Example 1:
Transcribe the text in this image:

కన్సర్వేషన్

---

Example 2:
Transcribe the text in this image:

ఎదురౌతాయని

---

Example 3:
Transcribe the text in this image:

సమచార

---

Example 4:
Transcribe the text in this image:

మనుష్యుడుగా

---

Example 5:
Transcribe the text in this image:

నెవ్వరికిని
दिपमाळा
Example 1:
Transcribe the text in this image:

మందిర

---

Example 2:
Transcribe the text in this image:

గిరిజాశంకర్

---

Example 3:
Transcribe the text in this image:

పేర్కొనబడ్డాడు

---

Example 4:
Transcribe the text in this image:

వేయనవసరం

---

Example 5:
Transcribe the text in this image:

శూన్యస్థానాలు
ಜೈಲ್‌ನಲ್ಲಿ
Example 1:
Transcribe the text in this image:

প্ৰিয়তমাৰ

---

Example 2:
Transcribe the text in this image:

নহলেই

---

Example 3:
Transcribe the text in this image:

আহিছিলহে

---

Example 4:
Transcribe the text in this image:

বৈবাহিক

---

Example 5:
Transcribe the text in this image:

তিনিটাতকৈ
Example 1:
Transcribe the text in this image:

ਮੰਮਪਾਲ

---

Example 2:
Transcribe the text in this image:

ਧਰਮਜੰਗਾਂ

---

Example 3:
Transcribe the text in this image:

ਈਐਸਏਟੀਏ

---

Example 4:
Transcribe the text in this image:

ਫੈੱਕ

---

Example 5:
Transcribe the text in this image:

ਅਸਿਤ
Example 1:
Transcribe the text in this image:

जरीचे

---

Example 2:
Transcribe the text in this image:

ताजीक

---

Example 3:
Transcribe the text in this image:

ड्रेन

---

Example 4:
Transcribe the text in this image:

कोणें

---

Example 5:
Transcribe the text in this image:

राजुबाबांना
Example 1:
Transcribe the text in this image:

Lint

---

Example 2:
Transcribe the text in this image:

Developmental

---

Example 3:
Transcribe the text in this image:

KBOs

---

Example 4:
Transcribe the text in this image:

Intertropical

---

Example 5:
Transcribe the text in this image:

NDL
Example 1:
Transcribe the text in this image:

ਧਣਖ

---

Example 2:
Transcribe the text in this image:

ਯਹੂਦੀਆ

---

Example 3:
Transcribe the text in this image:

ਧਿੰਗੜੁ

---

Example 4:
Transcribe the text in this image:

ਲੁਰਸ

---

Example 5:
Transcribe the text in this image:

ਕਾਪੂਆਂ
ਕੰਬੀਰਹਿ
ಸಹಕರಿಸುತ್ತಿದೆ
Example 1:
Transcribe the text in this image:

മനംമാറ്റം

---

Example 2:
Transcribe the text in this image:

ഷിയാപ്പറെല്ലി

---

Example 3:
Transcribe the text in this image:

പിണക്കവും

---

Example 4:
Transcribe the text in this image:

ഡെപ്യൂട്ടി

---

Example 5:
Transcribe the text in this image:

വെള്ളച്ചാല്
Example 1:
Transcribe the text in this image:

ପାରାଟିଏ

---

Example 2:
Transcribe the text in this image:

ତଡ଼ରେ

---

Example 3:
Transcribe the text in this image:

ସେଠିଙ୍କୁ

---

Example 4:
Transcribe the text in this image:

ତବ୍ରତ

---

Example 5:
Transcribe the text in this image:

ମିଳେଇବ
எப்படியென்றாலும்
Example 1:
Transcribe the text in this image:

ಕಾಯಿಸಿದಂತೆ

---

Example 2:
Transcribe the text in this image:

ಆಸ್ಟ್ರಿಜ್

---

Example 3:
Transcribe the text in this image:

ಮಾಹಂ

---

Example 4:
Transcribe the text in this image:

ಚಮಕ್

------------------------------------

__Your objective__
Repeat all of the records above exactly as written.

__Expected output__
Example 1:
Transcribe the text in this image:

కన్సర్వేషన్

---

Example 2:
Transcribe the text in this image:

ఎదురౌతాయని

---

Example 3:
Transcribe the text in this image:

సమచార

---

Example 4:
Transcribe the text in this image:

మనుష్యుడుగా

---

Example 5:
Transcribe the text in this image:

నెవ్వరికిని
दिपमाळा
Example 1:
Transcribe the text in this image:

మందిర

---

Example 2:
Transcribe the text in this image:

గిరిజాశంకర్

---

Example 3:
Transcribe the text in this image:

పేర్కొనబడ్డాడు

---

Example 4:
Transcribe the text in this image:

వేయనవసరం

---

Example 5:
Transcribe the text in this image:

శూన్యస్థానాలు
ಜೈಲ್‌ನಲ್ಲಿ
Example 1:
Transcribe the text in this image:

প্ৰিয়তমাৰ

---

Example 2:
Transcribe the text in this image:

নহলেই

---

Example 3:
Transcribe the text in this image:

আহিছিলহে

---

Example 4:
Transcribe the text in this image:

বৈবাহিক

---

Example 5:
Transcribe the text in this image:

তিনিটাতকৈ
Example 1:
Transcribe the text in this image:

ਮੰਮਪਾਲ

---

Example 2:
Transcribe the text in this image:

ਧਰਮਜੰਗਾਂ

---

Example 3:
Transcribe the text in this image:

ਈਐਸਏਟੀਏ

---

Example 4:
Transcribe the text in this image:

ਫੈੱਕ

---

Example 5:
Transcribe the text in this image:

ਅਸਿਤ
Example 1:
Transcribe the text in this image:

जरीचे

---

Example 2:
Transcribe the text in this image:

ताजीक

---

Example 3:
Transcribe the text in this image:

ड्रेन

---

Example 4:
Transcribe the text in this image:

कोणें

---

Example 5:
Transcribe the text in this image:

राजुबाबांना
Example 1:
Transcribe the text in this image:

Lint

---

Example 2:
Transcribe the text in this image:

Developmental

---

Example 3:
Transcribe the text in this image:

KBOs

---

Example 4:
Transcribe the text in this image:

Intertropical

---

Example 5:
Transcribe the text in this image:

NDL
Example 1:
Transcribe the text in this image:

ਧਣਖ

---

Example 2:
Transcribe the text in this image:

ਯਹੂਦੀਆ

---

Example 3:
Transcribe the text in this image:

ਧਿੰਗੜੁ

---

Example 4:
Transcribe the text in this image:

ਲੁਰਸ

---

Example 5:
Transcribe the text in this image:

ਕਾਪੂਆਂ
ਕੰਬੀਰਹਿ
ಸಹಕರಿಸುತ್ತಿದೆ
Example 1:
Transcribe the text in this image:

മനംമാറ്റം

---

Example 2:
Transcribe the text in this image:

ഷിയാപ്പറെല്ലി

---

Example 3:
Transcribe the text in this image:

പിണക്കവും

---

Example 4:
Transcribe the text in this image:

ഡെപ്യൂട്ടി

---

Example 5:
Transcribe the text in this image:

വെള്ളച്ചാല്
Example 1:
Transcribe the text in this image:

ପାରାଟିଏ

---

Example 2:
Transcribe the text in this image:

ତଡ଼ରେ

---

Example 3:
Transcribe the text in this image:

ସେଠିଙ୍କୁ

---

Example 4:
Transcribe the text in this image:

ତବ୍ରତ

---

Example 5:
Transcribe the text in this image:

ମିଳେଇବ
எப்படியென்றாலும்
Example 1:
Transcribe the text in this image:

ಕಾಯಿಸಿದಂತೆ

---

Example 2:
Transcribe the text in this image:

ಆಸ್ಟ್ರಿಜ್

---

Example 3:
Transcribe the text in this image:

ಮಾಹಂ

---

Example 4:
Transcribe the text in this image:

ಚಮಕ್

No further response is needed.